Truly inspiring spaces bear the design professional’s mark in the details. In most projects, common products are chosen, and to no one’s surprise, a common result occurs. The outcome may be attractive and serviceable but easily forgotten and not often talked about. The informed selection of high-quality materials such as bronze reveals a discerning eye of the specifier, one who knows both the beauty and the durability of such a special, versatile alloy. Creating memorable spaces requires attention to the details of finishes as well as a refusal to compromise on them.

To this point, the trend toward hardware customization, in conjunction with the quality of art-grade bronze, is forging the way for customers to partner with a manufacturer to create one-of-a-kind designs with true artisan appeal. As Christian Nickum, president, Rocky Mountain Hardware, explains, “Working with a manufacturer that offers custom capabilities can allow designers and architects to put their signature on a project. Even a small change or modification can turn an ordinary product or fitting into something totally unique.”

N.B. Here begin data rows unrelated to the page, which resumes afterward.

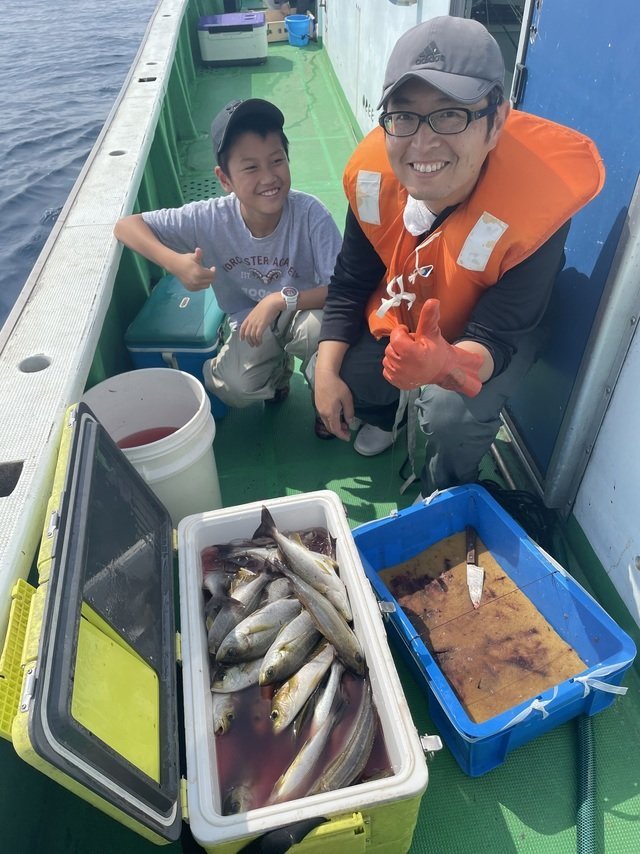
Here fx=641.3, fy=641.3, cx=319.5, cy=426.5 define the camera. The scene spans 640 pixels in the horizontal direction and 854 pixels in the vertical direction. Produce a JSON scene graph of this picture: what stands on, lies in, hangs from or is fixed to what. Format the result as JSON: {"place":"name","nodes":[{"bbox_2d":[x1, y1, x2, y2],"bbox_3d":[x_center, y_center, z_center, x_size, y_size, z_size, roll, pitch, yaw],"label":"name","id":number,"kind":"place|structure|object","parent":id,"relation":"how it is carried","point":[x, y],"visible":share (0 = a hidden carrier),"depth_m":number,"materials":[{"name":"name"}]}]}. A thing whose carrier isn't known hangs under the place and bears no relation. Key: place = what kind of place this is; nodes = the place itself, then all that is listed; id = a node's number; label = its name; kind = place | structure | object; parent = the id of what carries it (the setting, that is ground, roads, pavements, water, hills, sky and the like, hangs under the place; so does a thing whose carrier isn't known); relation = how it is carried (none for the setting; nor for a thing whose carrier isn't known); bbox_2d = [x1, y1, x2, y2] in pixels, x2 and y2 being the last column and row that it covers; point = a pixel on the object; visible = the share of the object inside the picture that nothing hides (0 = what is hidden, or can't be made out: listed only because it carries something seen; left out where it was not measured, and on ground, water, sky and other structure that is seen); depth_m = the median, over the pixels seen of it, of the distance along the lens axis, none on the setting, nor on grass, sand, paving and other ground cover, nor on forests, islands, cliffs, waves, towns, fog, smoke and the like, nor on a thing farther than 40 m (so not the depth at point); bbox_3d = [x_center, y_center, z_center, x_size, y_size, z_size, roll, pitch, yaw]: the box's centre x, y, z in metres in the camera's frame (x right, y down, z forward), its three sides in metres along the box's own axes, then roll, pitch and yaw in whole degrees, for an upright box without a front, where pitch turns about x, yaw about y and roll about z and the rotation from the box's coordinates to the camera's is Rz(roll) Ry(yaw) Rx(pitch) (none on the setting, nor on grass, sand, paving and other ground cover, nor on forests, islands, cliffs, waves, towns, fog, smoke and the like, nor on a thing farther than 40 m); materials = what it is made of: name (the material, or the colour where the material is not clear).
{"place":"outdoors","nodes":[
{"label":"outdoors","id":0,"kind":"place"},
{"bbox_2d":[0,1,158,333],"label":"sea","id":1,"kind":"structure","parent":0,"point":[39,209],"materials":[{"name":"liquid"}]},
{"bbox_2d":[117,425,179,448],"label":"water","id":2,"kind":"structure","parent":0,"point":[164,435],"materials":[{"name":"red liquid"}]},
{"bbox_2d":[1,6,639,851],"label":"boat deck","id":3,"kind":"structure","parent":0,"point":[363,490],"materials":[{"name":"green paint"}]},
{"bbox_2d":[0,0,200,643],"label":"boat railing","id":4,"kind":"object","parent":3,"relation":"attached to","point":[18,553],"visible":0.74,"depth_m":1.90,"materials":[{"name":"white"}]},
{"bbox_2d":[82,369,222,524],"bbox_3d":[-0.469,0.116,1.877,0.365,0.466,0.366,-5,40,-4],"label":"white bucket","id":5,"kind":"object","parent":3,"relation":"on","point":[166,442],"visible":0.7,"depth_m":1.81,"materials":[{"name":"white plastic"}]},
{"bbox_2d":[123,275,228,415],"bbox_3d":[-0.520,-0.341,2.563,0.347,0.406,0.537,3,40,5],"label":"cooler","id":6,"kind":"object","parent":3,"relation":"on","point":[176,354],"visible":0.56,"depth_m":2.36,"materials":[{"name":"blue plastic"}]},
{"bbox_2d":[3,398,434,853],"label":"cooler box","id":7,"kind":"object","parent":3,"relation":"on","point":[48,596],"visible":0.79,"depth_m":1.10,"materials":[{"name":"plastic"}]},
{"bbox_2d":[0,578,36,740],"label":"yellow basket","id":8,"kind":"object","parent":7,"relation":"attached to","point":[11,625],"visible":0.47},
{"bbox_2d":[210,689,235,734],"bbox_3d":[-0.217,0.625,1.417,0.086,0.069,0.149,-5,40,-4],"label":"fish","id":9,"kind":"object","parent":7,"relation":"in","point":[218,709],"visible":0.56,"depth_m":1.41},
{"bbox_2d":[210,654,265,695],"bbox_3d":[-0.161,0.577,1.512,0.244,0.094,0.069,-13,41,-13],"label":"fish","id":10,"kind":"object","parent":7,"relation":"in","point":[231,680],"visible":0.62,"depth_m":1.50},
{"bbox_2d":[222,783,254,816],"bbox_3d":[-0.163,0.793,1.315,0.103,0.066,0.199,5,40,8],"label":"fish","id":11,"kind":"object","parent":7,"relation":"in","point":[236,804],"visible":0.54,"depth_m":1.32},
{"bbox_2d":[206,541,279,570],"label":"fish","id":12,"kind":"object","parent":7,"relation":"in","point":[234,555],"visible":0.59,"depth_m":1.70},
{"bbox_2d":[206,569,284,655],"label":"fish","id":13,"kind":"object","parent":7,"relation":"in","point":[220,625],"visible":0.74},
{"bbox_2d":[216,590,306,665],"bbox_3d":[-0.134,0.492,1.548,0.339,0.121,0.072,-20,43,-20],"label":"fish","id":14,"kind":"object","parent":7,"relation":"in","point":[220,659],"visible":0.83,"depth_m":1.54},
{"bbox_2d":[257,600,328,687],"bbox_3d":[-0.068,0.518,1.512,0.311,0.124,0.070,-29,47,-29],"label":"fish","id":15,"kind":"object","parent":7,"relation":"in","point":[269,664],"visible":0.82,"depth_m":1.51},
{"bbox_2d":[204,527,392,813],"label":"fish","id":16,"kind":"structure","parent":7,"relation":"in","point":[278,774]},
{"bbox_2d":[255,508,348,617],"bbox_3d":[-0.030,0.369,1.661,0.419,0.173,0.069,25,47,28],"label":"fish","id":17,"kind":"object","parent":7,"relation":"in","point":[310,562],"visible":0.86,"depth_m":1.66},
{"bbox_2d":[267,632,340,731],"bbox_3d":[-0.044,0.591,1.457,0.064,0.116,0.309,30,49,32],"label":"fish","id":18,"kind":"object","parent":7,"relation":"in","point":[282,713],"visible":0.9,"depth_m":1.46},
{"bbox_2d":[272,658,347,799],"bbox_3d":[-0.024,0.682,1.367,0.072,0.095,0.415,21,45,25],"label":"fish","id":19,"kind":"object","parent":7,"relation":"in","point":[292,768],"visible":0.81,"depth_m":1.37},
{"bbox_2d":[278,565,364,676],"bbox_3d":[0.002,0.460,1.555,0.383,0.130,0.057,26,47,29],"label":"fish","id":20,"kind":"object","parent":7,"relation":"in","point":[319,621],"visible":0.87,"depth_m":1.54},
{"bbox_2d":[310,675,378,793],"bbox_3d":[0.046,0.694,1.333,0.097,0.072,0.382,21,45,25],"label":"fish","id":21,"kind":"object","parent":7,"relation":"in","point":[357,741],"visible":0.77,"depth_m":1.35},
{"bbox_2d":[113,97,340,428],"bbox_3d":[-0.248,-0.508,2.231,0.677,1.051,0.598,22,45,26],"label":"boy","id":22,"kind":"object","parent":3,"relation":"on","point":[273,216],"visible":0.94,"depth_m":2.08},
{"bbox_2d":[197,12,267,66],"bbox_3d":[-0.914,-4.104,6.786,0.713,0.424,0.505,-5,40,-4],"label":"cooler","id":23,"kind":"object","parent":3,"relation":"on","point":[257,52],"visible":0.99,"depth_m":6.62,"materials":[{"name":"white plastic"}]},
{"bbox_2d":[265,13,289,41],"bbox_3d":[-0.542,-4.696,7.568,0.435,0.230,0.394,-5,40,-4],"label":"cardboard box","id":24,"kind":"object","parent":3,"relation":"on","point":[278,27],"visible":0.57,"depth_m":7.44,"materials":[{"name":"cardboard"}]},
{"bbox_2d":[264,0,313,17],"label":"person","id":25,"kind":"object","parent":3,"relation":"on","point":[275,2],"visible":0.6,"depth_m":7.91},
{"bbox_2d":[285,15,311,46],"bbox_3d":[-0.234,-4.430,7.189,0.298,0.266,0.301,-5,40,-4],"label":"blue bucket","id":26,"kind":"object","parent":3,"relation":"on","point":[296,26],"visible":0.99,"depth_m":7.11,"materials":[{"name":"blue plastic"}]},
{"bbox_2d":[307,4,604,494],"bbox_3d":[0.350,-0.376,1.786,0.603,1.270,0.885,6,40,9],"label":"man","id":27,"kind":"object","parent":3,"relation":"on","point":[408,148],"visible":0.93,"depth_m":1.59},
{"bbox_2d":[350,481,637,776],"bbox_3d":[0.394,0.472,1.602,0.416,0.249,0.620,-18,42,-19],"label":"blue crate","id":28,"kind":"object","parent":3,"relation":"on","point":[535,569],"visible":0.71,"depth_m":1.55,"materials":[{"name":"blue plastic"}]},
{"bbox_2d":[378,526,585,722],"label":"cutting board","id":29,"kind":"object","parent":28,"relation":"in","point":[452,627],"visible":0.77,"depth_m":1.63,"materials":[{"name":"brown wood"}]},
{"bbox_2d":[465,526,483,607],"bbox_3d":[0.437,0.389,1.810,0.041,0.016,0.300,4,40,6],"label":"knife","id":30,"kind":"object","parent":29,"relation":"on","point":[477,575],"visible":0.98,"depth_m":1.79,"materials":[{"name":"metal"}]},
{"bbox_2d":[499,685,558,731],"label":"string","id":31,"kind":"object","parent":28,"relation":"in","point":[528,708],"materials":[{"name":"white plastic"}]},
{"bbox_2d":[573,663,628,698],"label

Carrying an Aesthetic Throughout a Project

Whether modifying an existing design or creating a new one, the design process begins with an idea from the client. It can be scribbled on a note or have exacting dimensions/design. Normally a pattern fee and per-unit price is quoted. Upon acceptance, engineered drawings are prepared for approval. Sometimes a prototype is prepared, or with client approval, the order can go right to production. Production times can vary depending on the complexity of the pattern, but once completed, normal manufacturing production times apply.

Custom designs are not just limited to architectural fittings such as:

  • Hardware, door, and window
  • Lighting
  • Plumbing
  • Tile
  • Accessories, kitchen, bath, and home

Rather, they can be used with virtually any architectural fitting, such as table legs, floor medallions, company logos, family crests, or even accessories such as napkin rings. Imagination is the only limit.

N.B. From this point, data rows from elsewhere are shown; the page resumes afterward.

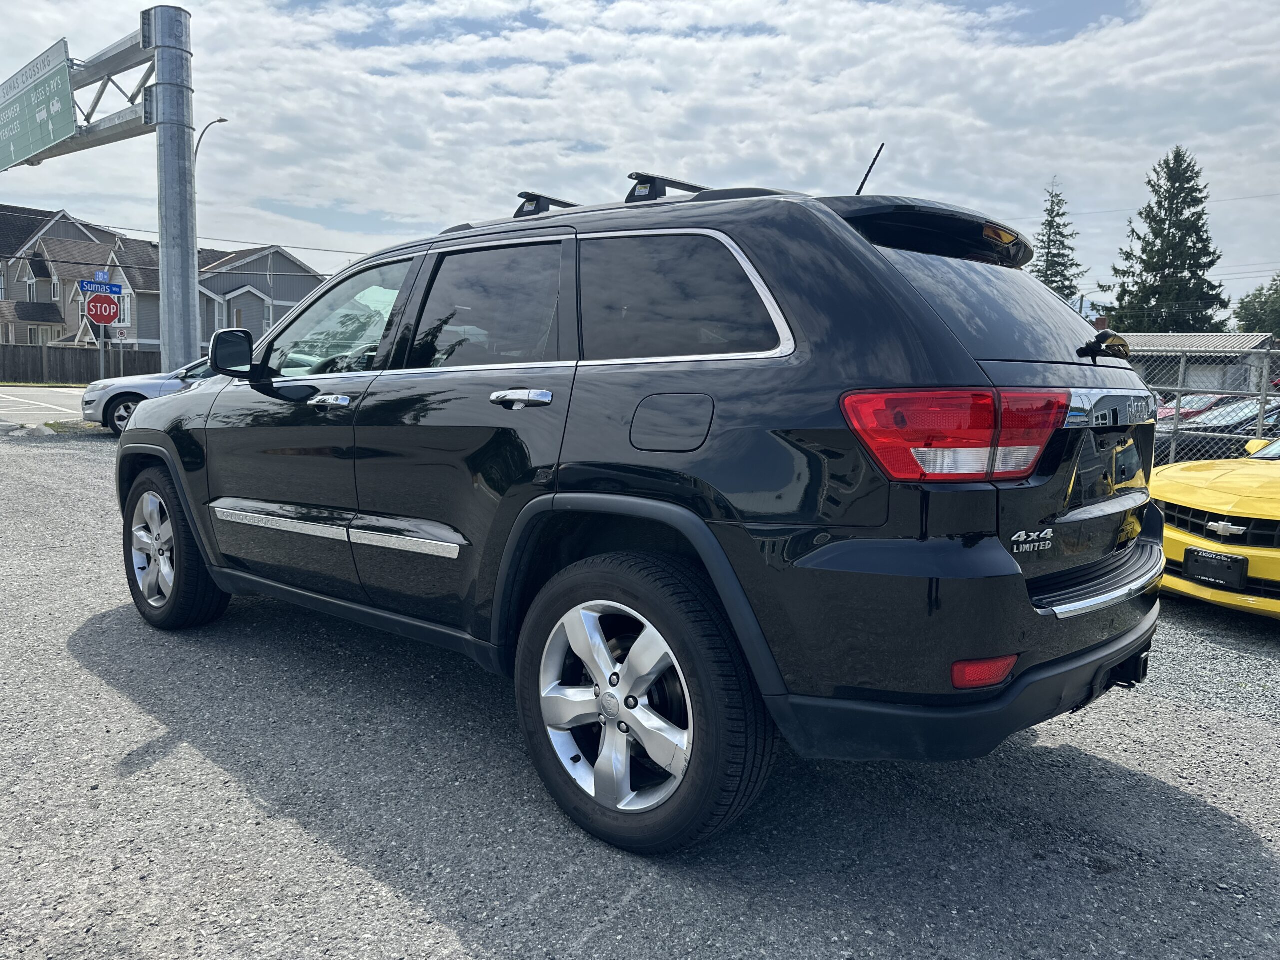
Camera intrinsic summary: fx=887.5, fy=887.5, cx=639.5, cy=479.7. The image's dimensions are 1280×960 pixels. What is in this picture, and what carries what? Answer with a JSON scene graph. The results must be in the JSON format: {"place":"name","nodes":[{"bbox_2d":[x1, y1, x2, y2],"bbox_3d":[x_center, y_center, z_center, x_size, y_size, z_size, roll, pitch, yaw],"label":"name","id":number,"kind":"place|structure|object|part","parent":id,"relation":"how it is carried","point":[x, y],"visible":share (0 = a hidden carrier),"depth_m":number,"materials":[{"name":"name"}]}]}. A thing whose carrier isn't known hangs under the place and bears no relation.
{"place":"outdoors","nodes":[
{"label":"outdoors","id":0,"kind":"place"},
{"bbox_2d":[0,385,87,427],"label":"road","id":1,"kind":"structure","parent":0,"point":[49,393],"materials":[{"name":"grey asphalt"}]},
{"bbox_2d":[0,205,120,344],"label":"house","id":2,"kind":"structure","parent":0,"point":[59,321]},
{"bbox_2d":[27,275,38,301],"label":"window","id":3,"kind":"structure","parent":2,"relation":"in","point":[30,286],"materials":[{"name":"white"}]},
{"bbox_2d":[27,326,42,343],"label":"window","id":4,"kind":"structure","parent":2,"relation":"in","point":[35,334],"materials":[{"name":"glass"}]},
{"bbox_2d":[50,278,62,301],"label":"window","id":5,"kind":"structure","parent":2,"relation":"in","point":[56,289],"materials":[{"name":"white"}]},
{"bbox_2d":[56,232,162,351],"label":"house","id":6,"kind":"structure","parent":0,"point":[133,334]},
{"bbox_2d":[114,293,131,326],"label":"window","id":7,"kind":"structure","parent":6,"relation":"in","point":[125,313],"depth_m":28.14,"materials":[{"name":"white"}]},
{"bbox_2d":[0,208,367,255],"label":"power line","id":8,"kind":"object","parent":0,"point":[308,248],"visible":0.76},
{"bbox_2d":[92,240,325,356],"label":"house","id":9,"kind":"structure","parent":0,"point":[258,326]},
{"bbox_2d":[0,419,1279,959],"label":"gravel lot","id":10,"kind":"structure","parent":0,"point":[449,937],"materials":[{"name":"grey gravel"}]},
{"bbox_2d":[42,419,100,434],"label":"grass patch","id":11,"kind":"object","parent":10,"relation":"on","point":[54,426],"visible":0.45,"depth_m":14.97,"materials":[{"name":"green plant"}]},
{"bbox_2d":[82,356,218,434],"bbox_3d":[-6.693,-1.564,15.492,2.057,1.593,4.639,8,10,42],"label":"silver car","id":12,"kind":"object","parent":10,"relation":"on","point":[123,396],"visible":0.27,"depth_m":13.86,"materials":[{"name":"metal"}]},
{"bbox_2d":[146,3,201,369],"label":"sign pole","id":13,"kind":"object","parent":10,"relation":"on","point":[194,297],"visible":0.75,"depth_m":10.95,"materials":[{"name":"grey metal"}]},
{"bbox_2d":[0,38,76,171],"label":"road sign","id":14,"kind":"object","parent":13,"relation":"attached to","point":[43,114],"visible":0.99,"depth_m":12.21,"materials":[{"name":"green metal"}]},
{"bbox_2d":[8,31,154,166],"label":"sign gantry","id":15,"kind":"object","parent":13,"relation":"attached to","point":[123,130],"visible":0.73,"depth_m":12.76,"materials":[{"name":"grey metal"}]},
{"bbox_2d":[123,162,1164,854],"bbox_3d":[-0.314,-0.188,3.858,4.458,1.849,1.967,8,10,42],"label":"black suv","id":16,"kind":"object","parent":10,"relation":"on","point":[139,431],"visible":0.98,"depth_m":2.47,"materials":[{"name":"black metal"}]},
{"label":"wheel","id":17,"kind":"part","parent":16,"relation":"part of","materials":[{"name":"black rubber"}]},
{"label":"mirror","id":18,"kind":"part","parent":16,"relation":"part of","materials":[{"name":"black mirror"}]},
{"label":"front door handle","id":19,"kind":"part","parent":16,"relation":"part of","materials":[{"name":"silver metal"}]},
{"label":"front door window","id":20,"kind":"part","parent":16,"relation":"part of","materials":[{"name":"clear glass"}]},
{"label":"door window","id":21,"kind":"part","parent":16,"relation":"part of","materials":[{"name":"glass"}]},
{"label":"door handle","id":22,"kind":"part","parent":16,"relation":"part of","materials":[{"name":"silver metal"}]},
{"bbox_2d":[512,192,579,216],"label":"bar","id":23,"kind":"object","parent":16,"relation":"on","point":[536,205],"visible":0.42,"depth_m":3.62,"materials":[{"name":"black metal"}]},
{"label":"alloy rim","id":24,"kind":"part","parent":16,"relation":"part of","materials":[{"name":"silver metal"}]},
{"label":"wheel","id":25,"kind":"part","parent":16,"relation":"part of","materials":[{"name":"black rubber"}]},
{"bbox_2d":[624,172,708,202],"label":"bar","id":26,"kind":"object","parent":16,"relation":"on","point":[655,178],"visible":0.45,"depth_m":3.14,"materials":[{"name":"black metal"}]},
{"label":"fuel door","id":27,"kind":"part","parent":16,"relation":"part of","materials":[{"name":"metal"}]},
{"label":"quarter window","id":28,"kind":"part","parent":16,"relation":"part of","materials":[{"name":"black glass"}]},
{"bbox_2d":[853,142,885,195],"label":"antenna","id":29,"kind":"object","parent":16,"relation":"attached to","point":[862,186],"visible":0.53,"depth_m":3.68,"materials":[{"name":"black rubber"}]},
{"label":"taillight","id":30,"kind":"part","parent":16,"relation":"part of","materials":[{"name":"red plastic"}]},
{"label":"bumper","id":31,"kind":"part","parent":16,"relation":"part of","materials":[{"name":"black plastic"}]},
{"label":"window","id":32,"kind":"part","parent":16,"relation":"part of","materials":[{"name":"black glass"}]},
{"label":"wiper","id":33,"kind":"part","parent":16,"relation":"part of","materials":[{"name":"black"}]},
{"bbox_2d":[1136,339,1279,469],"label":"chain-link fence","id":34,"kind":"object","parent":10,"relation":"on","point":[1180,388],"visible":0.44,"depth_m":9.33,"materials":[{"name":"grey metal"}]},
{"bbox_2d":[1152,436,1279,617],"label":"yellow car","id":35,"kind":"object","parent":10,"relation":"on","point":[1177,496],"visible":0.82,"depth_m":4.95,"materials":[{"name":"yellow metal"}]},
{"bbox_2d":[1182,546,1250,590],"bbox_3d":[3.081,0.476,4.757,0.289,0.194,0.099,8,10,42],"label":"license plate","id":36,"kind":"object","parent":35,"relation":"attached to","point":[1230,560],"visible":0.98,"depth_m":4.73,"materials":[{"name":"black plastic"}]},
{"bbox_2d":[0,0,1279,324],"label":"sky","id":37,"kind":"structure","parent":0,"point":[814,4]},
{"bbox_2d":[1120,332,1278,397],"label":"building","id":38,"kind":"structure","parent":0,"point":[1177,337],"depth_m":28.32,"materials":[{"name":"grey metal"}]},
{"label":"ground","id":39,"kind":"structure","parent":0},
{"bbox_2d":[0,343,165,382],"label":"wooden fence","id":40,"kind":"object","parent":39,"relation":"on","point":[56,350],"visible":0.62,"depth_m":38.56,"materials":[{"name":"brown wood"}]},
{"bbox_2d":[98,326,105,378],"bbox_3d":[-12.051,-2.992,19.894,0.165,2.987,0.153,8,10,42],"label":"sign pole","id":41,"kind":"object","parent":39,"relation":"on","point":[102,361],"visible":0.4,"depth_m":19.88,"materials":[{"name":"metal"}]},
{"bbox_2d":[77,278,123,295],"bbox_3d":[-11.567,-4.104,19.039,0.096,0.310,0.902,8,10,42],"label":"street sign","id":42,"kind":"object","parent":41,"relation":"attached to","point":[117,286],"visible":0.88,"depth_m":19.01,"materials":[{"name":"blue metal"}]},
{"bbox_2d":[83,292,119,325],"bbox_3d":[-11.291,-3.593,18.647,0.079,0.736,0.630,8,10,42],"label":"stop sign","id":43,"kind":"object","parent":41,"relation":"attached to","point":[96,299],"visible":0.97,"depth_m":18.62,"materials":[{"name":"red metal"}]},
{"bbox_2d":[95,270,109,282],"bbox_3d":[-11.881,-4.438,19.615,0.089,0.329,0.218,8,10,42],"label":"blue sign","id":44,"kind":"object","parent":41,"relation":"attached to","point":[99,278],"visible":0.79,"depth_m":19.59,"materials":[{"name":"blue metal"}]},
{"bbox_2d":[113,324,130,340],"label":"small sign","id":45,"kind":"object","parent":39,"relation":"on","point":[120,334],"visible":0.75,"depth_m":34.76,"materials":[{"name":"white metal"}]},
{"bbox_2d":[194,115,229,344],"bbox_3d":[-14.656,-7.362,30.358,1.030,10.058,0.801,8,10,42],"label":"street lamp","id":46,"kind":"object","parent":39,"relation":"on","point":[221,119],"visible":0.47,"depth_m":30.00,"materials":[{"name":"metal"}]},
{"bbox_2d":[1029,179,1085,301],"label":"conifer tree","id":47,"kind":"object","parent":39,"relation":"on","point":[1056,232],"visible":0.37,"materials":[{"name":"plant"}]},
{"bbox_2d":[1108,145,1230,332],"label":"evergreen tree","id":48,"kind":"object","parent":39,"relation":"on","point":[1209,254],"visible":0.74,"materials":[{"name":"plant"}]},
{"bbox_2d":[1154,393,1231,422],"bbox_3d":[12.460,-1.232,19.881,1.805,1.312,3.452,8,10,42],"label":"red car","id":49,"kind":"object","parent":39,"relation":"on","point":[1193,404],"visible":0.2,"depth_m":19.35,"materials":[{"name":"red metal"}]},
{"bbox_2d":[1158,398,1279,461],"label":"dark car","id":50,"kind":"object","parent":39,"relation":"on","point":[1220,431],"visible":0.44,"depth_m":12.67,"materials":[{"name":"metal"}]},
{"bbox_2d":[1233,275,1279,339],"label":"tree","id":51,"kind":"object","parent":39,"relation":"on","point":[1278,297],"visible":0.77,"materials":[{"name":"green plant"}]}
]}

Sun medallion at Sun Valley Resort

Photo by Kevin Syms

The entrance to the Sun Valley Pavilion at the Sun Valley Resort in Idaho features a solid bronze 5-foot custom sun medallion.

Selecting quality, unique finishes is important for sustainability purposes as well as to set a project apart from others. Though it may be easier and quicker for a designer or architect to go to a manufacturer’s standard company specification, oftentimes the opportunity to have a hand in the design process is met with great appreciation. Using a quality material, such as art-grade bronze with its unique finishes and sustainability, can serve as a distinguishing feature.

Furthermore, custom options allow for endless design integration. Coordinating designs and finishes on any project is a concern for clients and specifiers alike. Most manufacturers’ design families are available in multiple sizes to marry the fittings to the applications throughout the project. With coordinating plate designs and sizes, door pulls, knobs, levers, cabinet knobs, and pulls as well as patina matching on all, design consistency can be achieved.

Sun Valley Resort

door and cabinet hardware

Photos by Kevin Syms

Top: A doorman at Sun Valley Resort opens custom door grips to the hotel lobby. Bottom: A custom residence uses door and cabinet hardware in the same finish to add to a cohesive design from room to room.

It is also important to note that choosing the correct hardware for the application (door, window, lighting, plumbing, etc.) is paramount to success of the project. Most manufacturers will have trained representatives to assist in the specification process.